Activity: Reproduce the whole listing word for word. Leave every image out.
————————
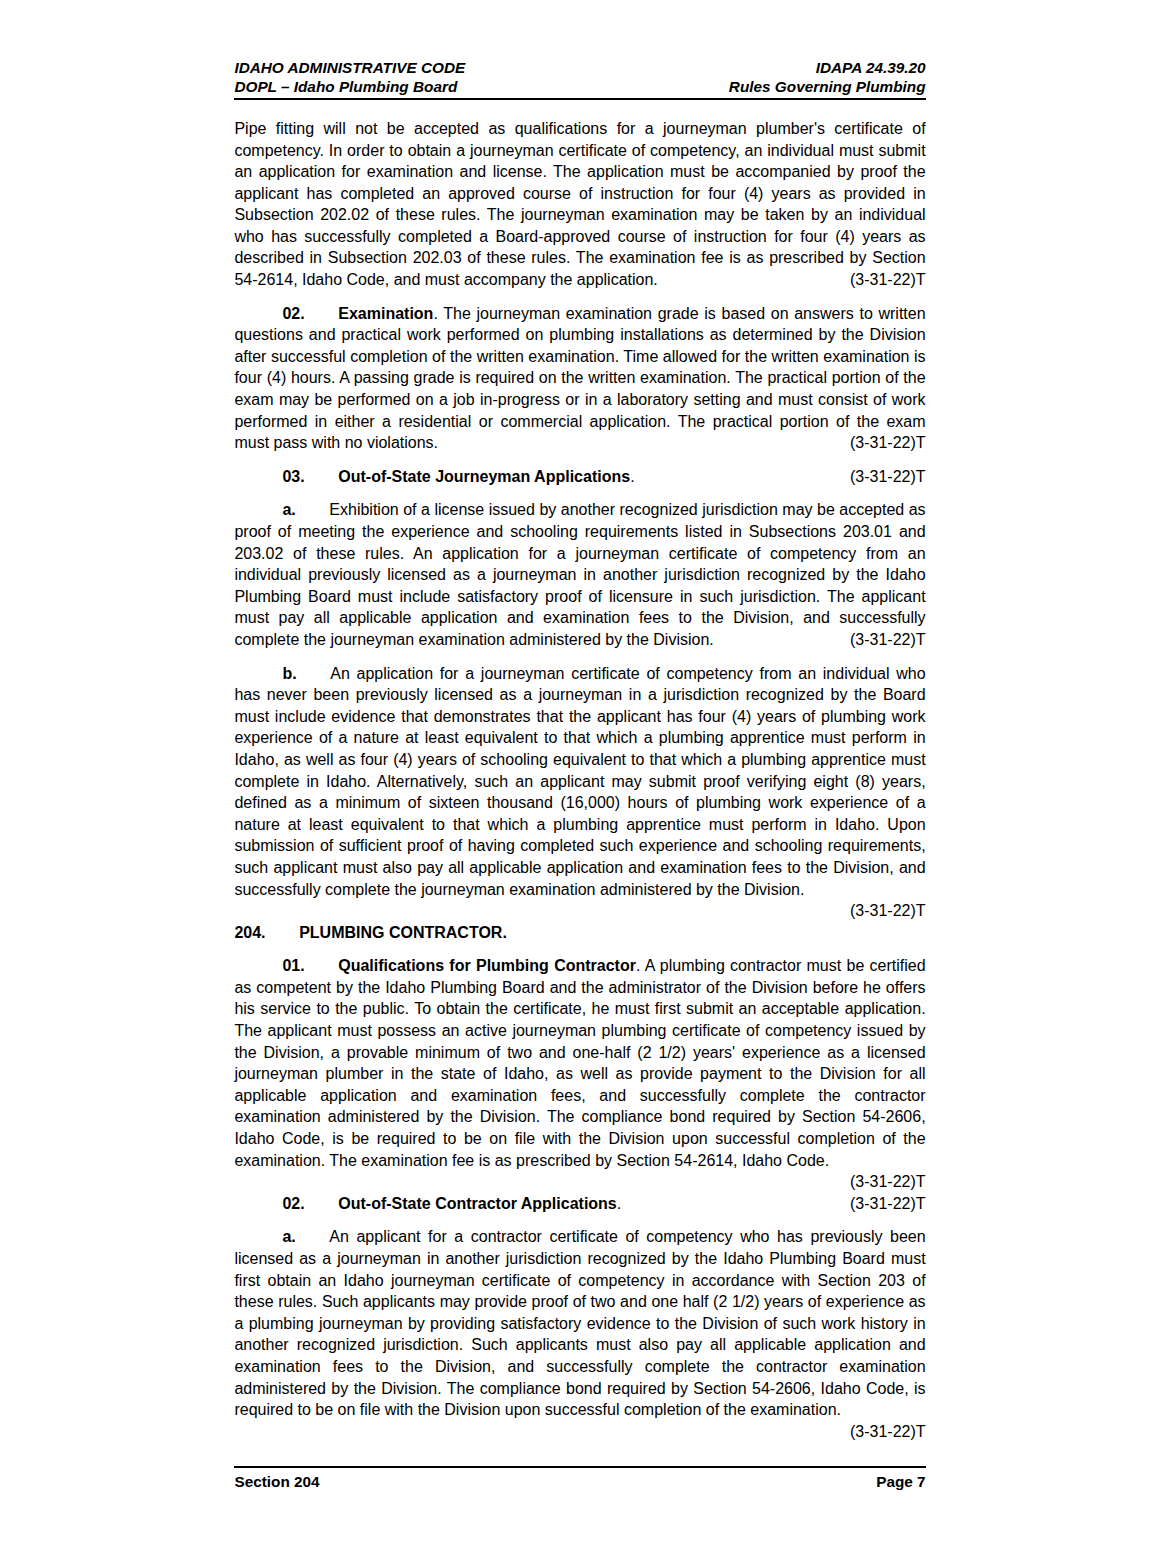IDAHO ADMINISTRATIVE CODE
DOPL – Idaho Plumbing Board
IDAPA 24.39.20
Rules Governing Plumbing
Pipe fitting will not be accepted as qualifications for a journeyman plumber's certificate of competency. In order to obtain a journeyman certificate of competency, an individual must submit an application for examination and license. The application must be accompanied by proof the applicant has completed an approved course of instruction for four (4) years as provided in Subsection 202.02 of these rules. The journeyman examination may be taken by an individual who has successfully completed a Board-approved course of instruction for four (4) years as described in Subsection 202.03 of these rules. The examination fee is as prescribed by Section 54-2614, Idaho Code, and must accompany the application.(3-31-22)T
02. Examination. The journeyman examination grade is based on answers to written questions and practical work performed on plumbing installations as determined by the Division after successful completion of the written examination. Time allowed for the written examination is four (4) hours. A passing grade is required on the written examination. The practical portion of the exam may be performed on a job in-progress or in a laboratory setting and must consist of work performed in either a residential or commercial application. The practical portion of the exam must pass with no violations.(3-31-22)T
03. Out-of-State Journeyman Applications.(3-31-22)T
a. Exhibition of a license issued by another recognized jurisdiction may be accepted as proof of meeting the experience and schooling requirements listed in Subsections 203.01 and 203.02 of these rules. An application for a journeyman certificate of competency from an individual previously licensed as a journeyman in another jurisdiction recognized by the Idaho Plumbing Board must include satisfactory proof of licensure in such jurisdiction. The applicant must pay all applicable application and examination fees to the Division, and successfully complete the journeyman examination administered by the Division.(3-31-22)T
b. An application for a journeyman certificate of competency from an individual who has never been previously licensed as a journeyman in a jurisdiction recognized by the Board must include evidence that demonstrates that the applicant has four (4) years of plumbing work experience of a nature at least equivalent to that which a plumbing apprentice must perform in Idaho, as well as four (4) years of schooling equivalent to that which a plumbing apprentice must complete in Idaho. Alternatively, such an applicant may submit proof verifying eight (8) years, defined as a minimum of sixteen thousand (16,000) hours of plumbing work experience of a nature at least equivalent to that which a plumbing apprentice must perform in Idaho. Upon submission of sufficient proof of having completed such experience and schooling requirements, such applicant must also pay all applicable application and examination fees to the Division, and successfully complete the journeyman examination administered by the Division.(3-31-22)T
204. PLUMBING CONTRACTOR.
01. Qualifications for Plumbing Contractor. A plumbing contractor must be certified as competent by the Idaho Plumbing Board and the administrator of the Division before he offers his service to the public. To obtain the certificate, he must first submit an acceptable application. The applicant must possess an active journeyman plumbing certificate of competency issued by the Division, a provable minimum of two and one-half (2 1/2) years' experience as a licensed journeyman plumber in the state of Idaho, as well as provide payment to the Division for all applicable application and examination fees, and successfully complete the contractor examination administered by the Division. The compliance bond required by Section 54-2606, Idaho Code, is be required to be on file with the Division upon successful completion of the examination. The examination fee is as prescribed by Section 54-2614, Idaho Code.(3-31-22)T
02. Out-of-State Contractor Applications.(3-31-22)T
a. An applicant for a contractor certificate of competency who has previously been licensed as a journeyman in another jurisdiction recognized by the Idaho Plumbing Board must first obtain an Idaho journeyman certificate of competency in accordance with Section 203 of these rules. Such applicants may provide proof of two and one half (2 1/2) years of experience as a plumbing journeyman by providing satisfactory evidence to the Division of such work history in another recognized jurisdiction. Such applicants must also pay all applicable application and examination fees to the Division, and successfully complete the contractor examination administered by the Division. The compliance bond required by Section 54-2606, Idaho Code, is required to be on file with the Division upon successful completion of the examination.(3-31-22)T
Section 204
Page 7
————————
Response for this exercise:
IDAHO ADMINISTRATIVE CODE
DOPL – Idaho Plumbing Board
IDAPA 24.39.20
Rules Governing Plumbing
Pipe fitting will not be accepted as qualifications for a journeyman plumber's certificate of competency. In order to obtain a journeyman certificate of competency, an individual must submit an application for examination and license. The application must be accompanied by proof the applicant has completed an approved course of instruction for four (4) years as provided in Subsection 202.02 of these rules. The journeyman examination may be taken by an individual who has successfully completed a Board-approved course of instruction for four (4) years as described in Subsection 202.03 of these rules. The examination fee is as prescribed by Section 54-2614, Idaho Code, and must accompany the application.(3-31-22)T
02. Examination. The journeyman examination grade is based on answers to written questions and practical work performed on plumbing installations as determined by the Division after successful completion of the written examination. Time allowed for the written examination is four (4) hours. A passing grade is required on the written examination. The practical portion of the exam may be performed on a job in-progress or in a laboratory setting and must consist of work performed in either a residential or commercial application. The practical portion of the exam must pass with no violations.(3-31-22)T
03. Out-of-State Journeyman Applications.(3-31-22)T
a. Exhibition of a license issued by another recognized jurisdiction may be accepted as proof of meeting the experience and schooling requirements listed in Subsections 203.01 and 203.02 of these rules. An application for a journeyman certificate of competency from an individual previously licensed as a journeyman in another jurisdiction recognized by the Idaho Plumbing Board must include satisfactory proof of licensure in such jurisdiction. The applicant must pay all applicable application and examination fees to the Division, and successfully complete the journeyman examination administered by the Division.(3-31-22)T
b. An application for a journeyman certificate of competency from an individual who has never been previously licensed as a journeyman in a jurisdiction recognized by the Board must include evidence that demonstrates that the applicant has four (4) years of plumbing work experience of a nature at least equivalent to that which a plumbing apprentice must perform in Idaho, as well as four (4) years of schooling equivalent to that which a plumbing apprentice must complete in Idaho. Alternatively, such an applicant may submit proof verifying eight (8) years, defined as a minimum of sixteen thousand (16,000) hours of plumbing work experience of a nature at least equivalent to that which a plumbing apprentice must perform in Idaho. Upon submission of sufficient proof of having completed such experience and schooling requirements, such applicant must also pay all applicable application and examination fees to the Division, and successfully complete the journeyman examination administered by the Division.(3-31-22)T
204. PLUMBING CONTRACTOR.
01. Qualifications for Plumbing Contractor. A plumbing contractor must be certified as competent by the Idaho Plumbing Board and the administrator of the Division before he offers his service to the public. To obtain the certificate, he must first submit an acceptable application. The applicant must possess an active journeyman plumbing certificate of competency issued by the Division, a provable minimum of two and one-half (2 1/2) years' experience as a licensed journeyman plumber in the state of Idaho, as well as provide payment to the Division for all applicable application and examination fees, and successfully complete the contractor examination administered by the Division. The compliance bond required by Section 54-2606, Idaho Code, is be required to be on file with the Division upon successful completion of the examination. The examination fee is as prescribed by Section 54-2614, Idaho Code.(3-31-22)T
02. Out-of-State Contractor Applications.(3-31-22)T
a. An applicant for a contractor certificate of competency who has previously been licensed as a journeyman in another jurisdiction recognized by the Idaho Plumbing Board must first obtain an Idaho journeyman certificate of competency in accordance with Section 203 of these rules. Such applicants may provide proof of two and one half (2 1/2) years of experience as a plumbing journeyman by providing satisfactory evidence to the Division of such work history in another recognized jurisdiction. Such applicants must also pay all applicable application and examination fees to the Division, and successfully complete the contractor examination administered by the Division. The compliance bond required by Section 54-2606, Idaho Code, is required to be on file with the Division upon successful completion of the examination.(3-31-22)T
Section 204
Page 7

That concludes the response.